Screen Shot 2013-06-28 at 12.57.03 PMOriginally, I came up with two one-minute short film ideas the day before I presented them. They were both good ideas and choosing between them became a dilemma. I tried eliminating one by assessing feasibility, but they were both very doable. The key to the dilemma was to mix them. That’s how I developed Money Doesn’t Grow On Trees.

 I finished the two-paged script the day we shot. We shot for about four hours. Filming took much longer than I planned because of one main problem. My photographer is below average height and I am above average height. With me as an actor, this made some shots impossible for her to do because the tripod was too tall when leveled with me. She could not see the screen of the camera, so the other actor and I had to frame the shot (meaning one of the actors was always out of the shot because he was the one framing it). This guessing soaked up a lot of time and didn’t always work.

There was less than a page of dialogue in the script, but that turned out to be a minute long itself in film. In post, I ended up cutting out over an entire minute of shots that surrounded the dialogue in order to keep the film under a minute. The story was not really affected, thankfully, but the short film does have a different feel. In its one-minute form, it feels more like a message to the audience than an experience.

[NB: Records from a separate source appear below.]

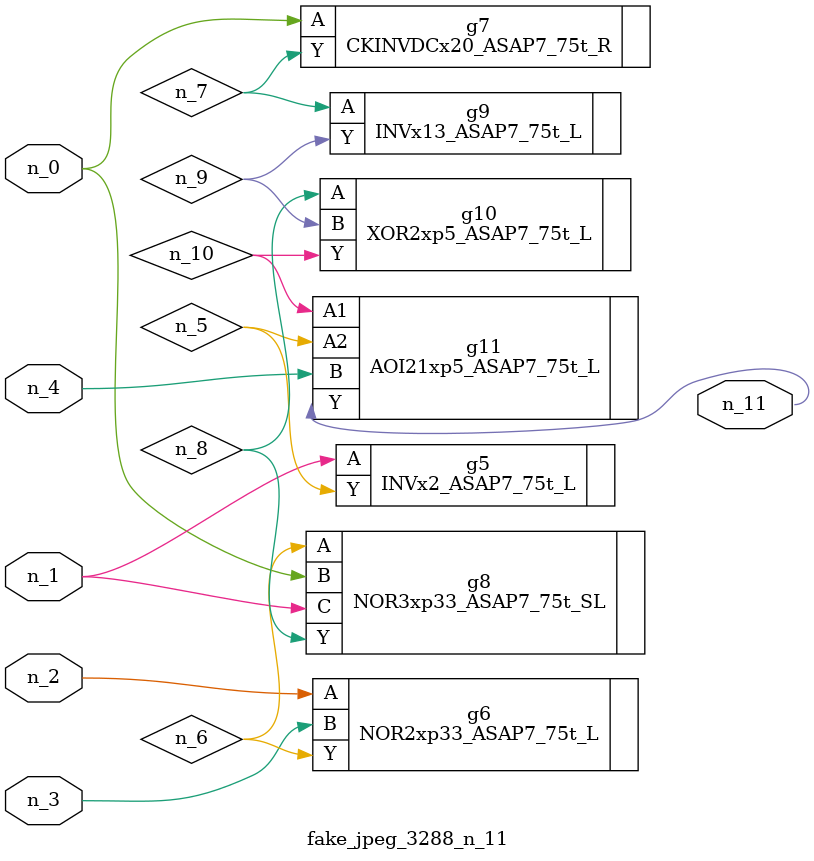
<source format=v>
module fake_jpeg_3288_n_11 (n_3, n_2, n_1, n_0, n_4, n_11);

input n_3;
input n_2;
input n_1;
input n_0;
input n_4;

output n_11;

wire n_10;
wire n_8;
wire n_9;
wire n_6;
wire n_5;
wire n_7;

INVx2_ASAP7_75t_L g5 ( 
.A(n_1),
.Y(n_5)
);

NOR2xp33_ASAP7_75t_L g6 ( 
.A(n_2),
.B(n_3),
.Y(n_6)
);

CKINVDCx20_ASAP7_75t_R g7 ( 
.A(n_0),
.Y(n_7)
);

NOR3xp33_ASAP7_75t_SL g8 ( 
.A(n_6),
.B(n_0),
.C(n_1),
.Y(n_8)
);

XOR2xp5_ASAP7_75t_L g10 ( 
.A(n_8),
.B(n_9),
.Y(n_10)
);

INVx13_ASAP7_75t_L g9 ( 
.A(n_7),
.Y(n_9)
);

AOI21xp5_ASAP7_75t_L g11 ( 
.A1(n_10),
.A2(n_5),
.B(n_4),
.Y(n_11)
);


endmodule
</source>
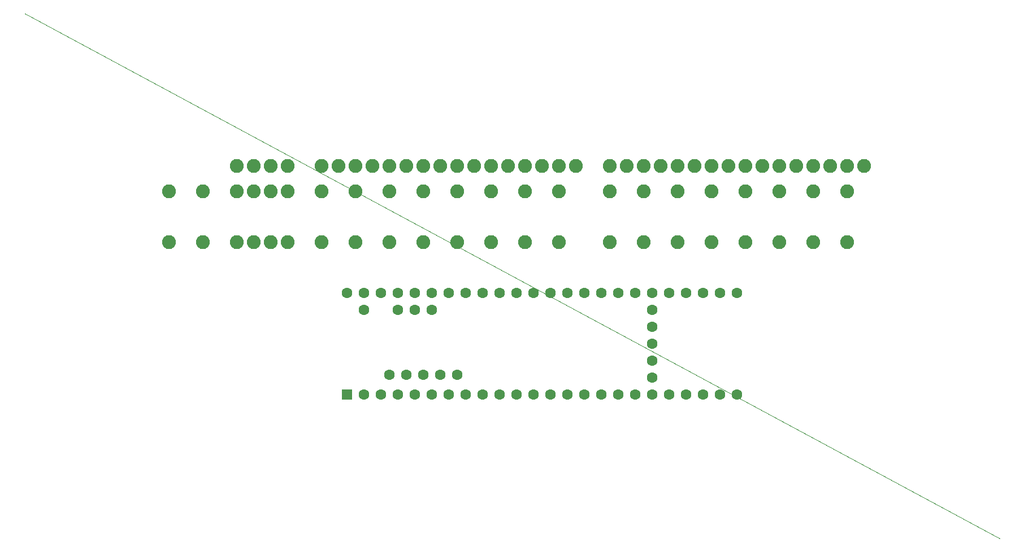
<source format=gbr>
G04 #@! TF.GenerationSoftware,KiCad,Pcbnew,(5.99.0-2302-g1dc804232)*
G04 #@! TF.CreationDate,2020-07-18T18:01:11-07:00*
G04 #@! TF.ProjectId,teensy,7465656e-7379-42e6-9b69-6361645f7063,rev?*
G04 #@! TF.SameCoordinates,Original*
G04 #@! TF.FileFunction,Soldermask,Top*
G04 #@! TF.FilePolarity,Negative*
%FSLAX46Y46*%
G04 Gerber Fmt 4.6, Leading zero omitted, Abs format (unit mm)*
G04 Created by KiCad (PCBNEW (5.99.0-2302-g1dc804232)) date 2020-07-18 18:01:11*
%MOMM*%
%LPD*%
G01*
G04 APERTURE LIST*
G04 #@! TA.AperFunction,Profile*
%ADD10C,0.100000*%
G04 #@! TD*
%ADD11C,2.082800*%
%ADD12C,1.600000*%
%ADD13R,1.600000X1.600000*%
G04 APERTURE END LIST*
D10*
X76200000Y-67310000D02*
X222250000Y-146050000D01*
D11*
X107950000Y-93980000D03*
X107950000Y-101600000D03*
X110490000Y-101600000D03*
X110490000Y-93980000D03*
X115570000Y-93980000D03*
X115570000Y-101600000D03*
X113030000Y-101600000D03*
X113030000Y-93980000D03*
X115570000Y-90170000D03*
X113030000Y-90170000D03*
X110490000Y-90170000D03*
X107950000Y-90170000D03*
X102870000Y-101600000D03*
X102870000Y-93980000D03*
X97790000Y-93980000D03*
X97790000Y-101600000D03*
X156210000Y-101600000D03*
X156210000Y-93980000D03*
X146050000Y-101600000D03*
X146050000Y-93980000D03*
X135890000Y-101600000D03*
X135890000Y-93980000D03*
X125730000Y-101600000D03*
X125730000Y-93980000D03*
X199390000Y-101600000D03*
X199390000Y-93980000D03*
X189230000Y-101600000D03*
X189230000Y-93980000D03*
X179070000Y-101600000D03*
X179070000Y-93980000D03*
X168910000Y-101600000D03*
X168910000Y-93980000D03*
X151130000Y-101600000D03*
X151130000Y-93980000D03*
X140970000Y-101600000D03*
X140970000Y-93980000D03*
X130810000Y-101600000D03*
X130810000Y-93980000D03*
X120650000Y-101600000D03*
X120650000Y-93980000D03*
X194310000Y-101600000D03*
X194310000Y-93980000D03*
X184150000Y-101600000D03*
X184150000Y-93980000D03*
X173990000Y-101600000D03*
X173990000Y-93980000D03*
X120650000Y-90170000D03*
X123190000Y-90170000D03*
X125730000Y-90170000D03*
X128270000Y-90170000D03*
X130810000Y-90170000D03*
X133350000Y-90170000D03*
X135890000Y-90170000D03*
X138430000Y-90170000D03*
X140970000Y-90170000D03*
X143510000Y-90170000D03*
X146050000Y-90170000D03*
X148590000Y-90170000D03*
X151130000Y-90170000D03*
X153670000Y-90170000D03*
X156210000Y-90170000D03*
X158750000Y-90170000D03*
X163830000Y-101600000D03*
X163830000Y-93980000D03*
X163830000Y-90170000D03*
X166370000Y-90170000D03*
X168910000Y-90170000D03*
X171450000Y-90170000D03*
X173990000Y-90170000D03*
X176530000Y-90170000D03*
X179070000Y-90170000D03*
X181610000Y-90170000D03*
X184150000Y-90170000D03*
X186690000Y-90170000D03*
X189230000Y-90170000D03*
X191770000Y-90170000D03*
X194310000Y-90170000D03*
X196850000Y-90170000D03*
X199390000Y-90170000D03*
X201930000Y-90170000D03*
D12*
X140970000Y-121460000D03*
X138430000Y-121460000D03*
X135890000Y-121460000D03*
X133350000Y-121460000D03*
X130810000Y-121460000D03*
X137160000Y-111760000D03*
X134620000Y-111760000D03*
X132080000Y-111760000D03*
X127000000Y-111760000D03*
X124460000Y-109220000D03*
X127000000Y-109220000D03*
X129540000Y-109220000D03*
X132080000Y-109220000D03*
X134620000Y-109220000D03*
X137160000Y-109220000D03*
X139700000Y-109220000D03*
X142240000Y-109220000D03*
X144780000Y-109220000D03*
X147320000Y-109220000D03*
X149860000Y-109220000D03*
X152400000Y-109220000D03*
X154940000Y-109220000D03*
X157480000Y-109220000D03*
X160020000Y-109220000D03*
X162560000Y-109220000D03*
D13*
X124460000Y-124460000D03*
D12*
X127000000Y-124460000D03*
X129540000Y-124460000D03*
X132080000Y-124460000D03*
X134620000Y-124460000D03*
X137160000Y-124460000D03*
X139700000Y-124460000D03*
X142240000Y-124460000D03*
X144780000Y-124460000D03*
X147320000Y-124460000D03*
X149860000Y-124460000D03*
X152400000Y-124460000D03*
X154940000Y-124460000D03*
X165100000Y-109220000D03*
X167640000Y-109220000D03*
X170180000Y-109220000D03*
X172720000Y-109220000D03*
X175260000Y-109220000D03*
X177800000Y-109220000D03*
X180340000Y-109220000D03*
X182880000Y-109220000D03*
X170180000Y-111760000D03*
X170180000Y-114300000D03*
X170180000Y-116840000D03*
X170180000Y-119380000D03*
X170180000Y-121920000D03*
X182880000Y-124460000D03*
X180340000Y-124460000D03*
X177800000Y-124460000D03*
X175260000Y-124460000D03*
X157480000Y-124460000D03*
X160020000Y-124460000D03*
X162560000Y-124460000D03*
X172720000Y-124460000D03*
X170180000Y-124460000D03*
X167640000Y-124460000D03*
X165100000Y-124460000D03*
M02*

</source>
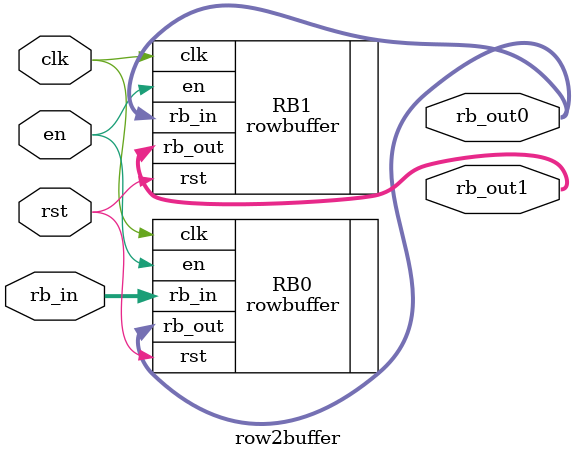
<source format=v>
module row2buffer #(parameter COLS = 28, BIT_WIDTH = 8)(
	input clk, rst,
	input [BIT_WIDTH-1:0] rb_in,
	input en,	// whether to latch or not
	output [BIT_WIDTH-1:0] rb_out0, rb_out1
);

// first row to receive input
rowbuffer #(.COLS(COLS), .BIT_WIDTH(BIT_WIDTH)) RB0(  .clk(clk),
							.rst(rst),
							.rb_in(rb_in),
							.en(en),
							.rb_out(rb_out0)
);

// last row to receive input
rowbuffer #(.COLS(COLS), .BIT_WIDTH(BIT_WIDTH)) RB1(  .clk(clk),
							.rst(rst),
							.rb_in(rb_out0),
							.en(en),
							.rb_out(rb_out1)
);

endmodule

</source>
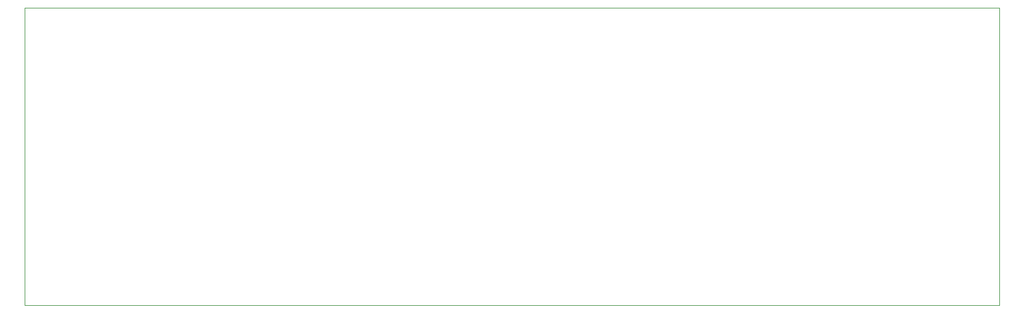
<source format=gm1>
G04 #@! TF.GenerationSoftware,KiCad,Pcbnew,(5.1.10)-1*
G04 #@! TF.CreationDate,2022-01-19T18:15:33-07:00*
G04 #@! TF.ProjectId,keypad,6b657970-6164-42e6-9b69-6361645f7063,rev?*
G04 #@! TF.SameCoordinates,Original*
G04 #@! TF.FileFunction,Profile,NP*
%FSLAX46Y46*%
G04 Gerber Fmt 4.6, Leading zero omitted, Abs format (unit mm)*
G04 Created by KiCad (PCBNEW (5.1.10)-1) date 2022-01-19 18:15:33*
%MOMM*%
%LPD*%
G01*
G04 APERTURE LIST*
G04 #@! TA.AperFunction,Profile*
%ADD10C,0.100000*%
G04 #@! TD*
G04 APERTURE END LIST*
D10*
X215900000Y-80010000D02*
X215900000Y-121920000D01*
X78740000Y-80010000D02*
X215900000Y-80010000D01*
X78740000Y-121920000D02*
X78740000Y-80010000D01*
X215900000Y-121920000D02*
X78740000Y-121920000D01*
M02*

</source>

I would take a different approach if I could do the project again. I believe that experiencing these problems first hand is the only way to become better at predicting them. The final one-minute film could have been shot in a half hour had I foreseen the issues I experienced.  There would be more time to invest and the time spent would be spent on footage that would actually be used. That said, there was enough planning and work put in to still produce a decent one-minute film.